Stored data below:

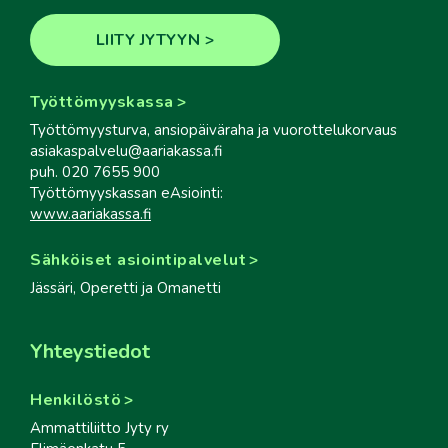
LIITY JYTYYN
Työttömyyskassa
Työttömyysturva, ansiopäiväraha ja vuorottelukorvaus
asiakaspalvelu@aariakassa.fi
puh. 020 7655 900
Työttömyyskassan eAsiointi:
www.aariakassa.fi
Sähköiset asiointipalvelut
Jässäri, Operetti ja Omanetti
Yhteystiedot
Henkilöstö
Ammattiliitto Jyty ry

End of Stored data.

◆ Task goal
Could you express the text from the rows above as a JSON list of strings, one string per line, with blank lines and the pictures left out?

◆ Exercise response
[
  "LIITY JYTYYN",
  "Työttömyyskassa",
  "Työttömyysturva, ansiopäiväraha ja vuorottelukorvaus",
  "asiakaspalvelu@aariakassa.fi",
  "puh. 020 7655 900",
  "Työttömyyskassan eAsiointi:",
  "www.aariakassa.fi",
  "Sähköiset asiointipalvelut",
  "Jässäri, Operetti ja Omanetti",
  "Yhteystiedot",
  "Henkilöstö",
  "Ammattiliitto Jyty ry"
]